Each of the photos in the dataset will be appended with metadata that specifies the real contents of the photo, and that metadata is used to (in)validate the guesses of a learning facial recognition algorithm.
Compiling the datasets to be used by a machine learning system is often far more time-consuming and expensive than actually using those datasets to train the system itself.
There are a number of different algorithms used to turn the guesses of a still-learning facial recognition program into “learned” modifications to the program itself, but the most basic principle is that the program should repeat successes and not mistakes.
Correct guesses very slightly increase the likelihood that the approach that led to the correct guess will be used again in future runs, while incorrect guesses slightly decrease the same.
“Deep” learning is a more elaborate approach to this system of implementing trial outcomes as processing changes, one that can find seemingly hidden, multi-step solutions.
These deep learning solutions have brought facial recognition into the 21st century.
Today, advanced facial recognition technology is working its way into crucial security processes at banks, and the less-crucial ones in consumer mobile phones.
When your phone unlocks because it recognized your face staring down at it, it’s using a basic approach to image analysis that was first invented via deep learning.
The market now uses a mixture of local facial recognition processes that run on a device itself and remote ones that require the sort of computing horsepower that’s usually only available via the cloud.
Where is Facial Recognition Technology Today?
That explosion in facial recognition uses has sparked a real need for large and comprehensive new image and video datasets to use to train the machine learning systems to meet the incredible demand for AI products.
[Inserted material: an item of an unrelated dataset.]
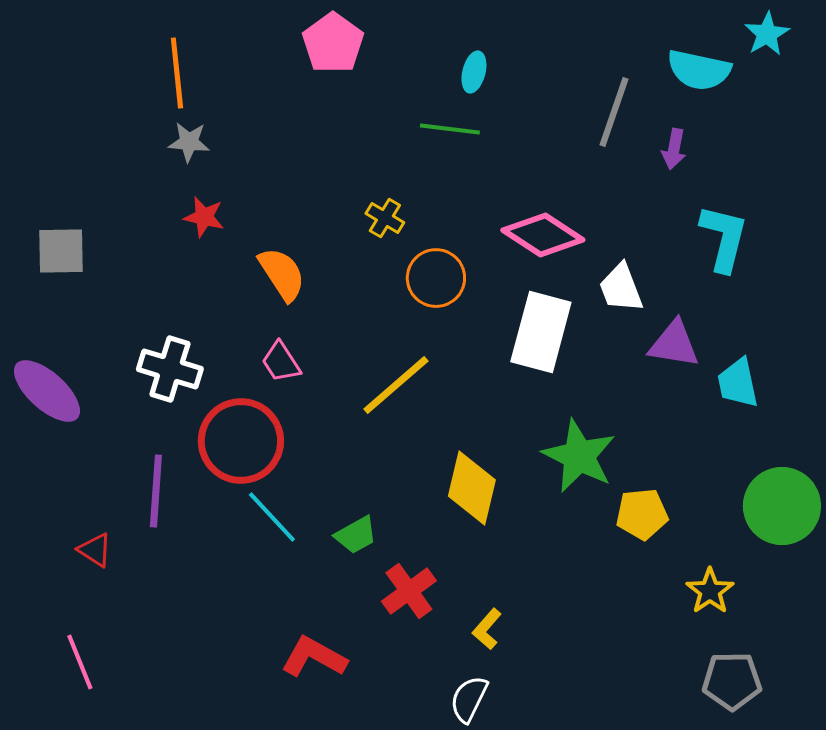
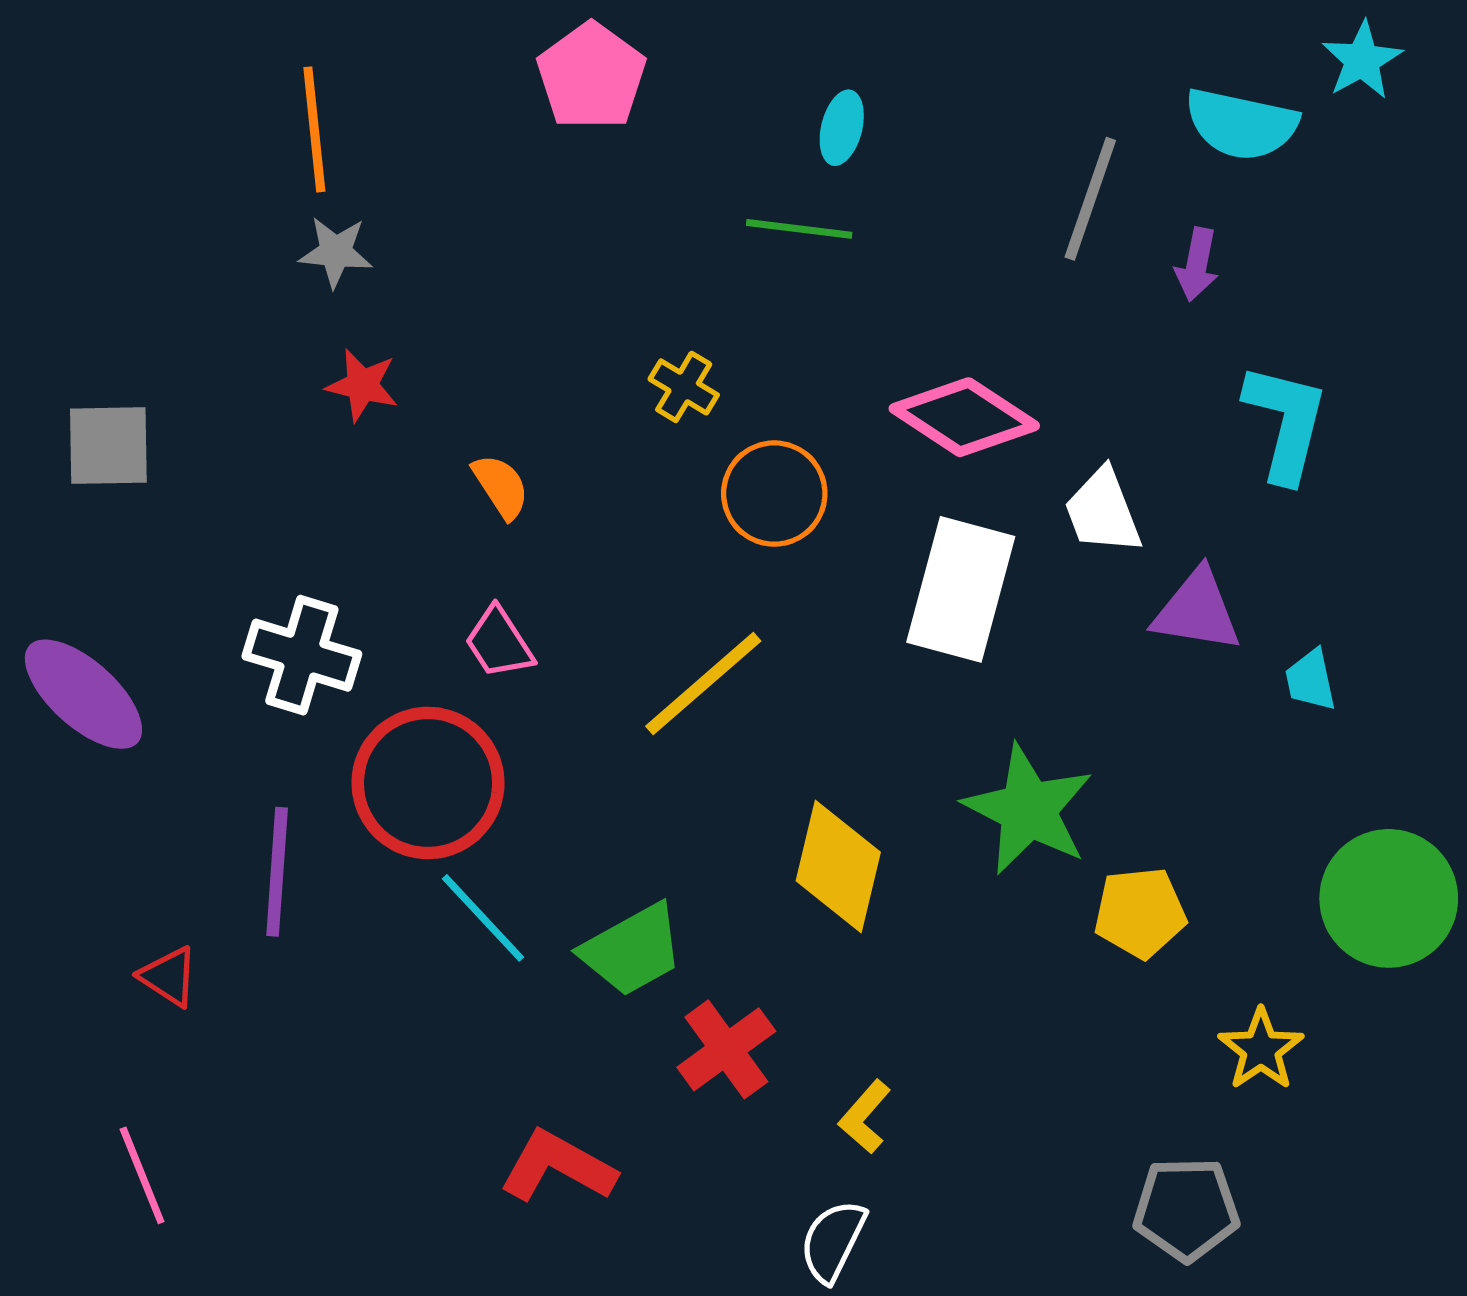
orange semicircle: (282, 274) -> (501, 486), size x0.7
cyan trapezoid: (738, 383) -> (1311, 680), size x0.7
green trapezoid: (356, 535) -> (632, 950), size x1.4
gray pentagon: (732, 681) -> (1186, 1209), moved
In the dash to build these databases, some companies are starting to go with the lowest bidder, and running into issues like rushed image quality which can dramatically impact learning efficiency.
Poor-quality datasets can also introduce biases to the final product; if a facial identification system is trained on racially homogenous pictures, it will end up being worse at identifying people of those races it has yet to see.
Facial recognition technology is already being used to help with searches for criminal suspects and with judgement of job interviewees; Microsoft even has an easy-to-use middleware solution AI emotion analysis, so just about anyone can work advanced sentiment analysis into their projects.
(Source: Microsoft Azure Emotion API)
The sheer power of these machine learning products is beginning to put privacy advocates on edge, raising questions about the potentially abusive uses of technology that could passively identify any person from a grainy security camera feed.
In a fairly small number of years, this technology has progressed to the point that its continued development is necessitating updates to law and urgent public conversations.
So where are we headed?
This is the case with all revolutionary new technologies: they create, or threaten to create, a collection of new and unforeseeable problems, which leads to justified cultural anxiety.
From the printing press to the online store, what has kept these inventions from having the feared apocalyptic impact has always been continued development directed by a robust public conversation.
Facial identification technology is seeing both, in spades.
So, the future is looking bright for a technology with more than adequate levels of both the funding and public interest.
With constantly evolving abilities and limitations, there is no telling where it could be in a decade’s time, but it will be exciting seeing how it gets there.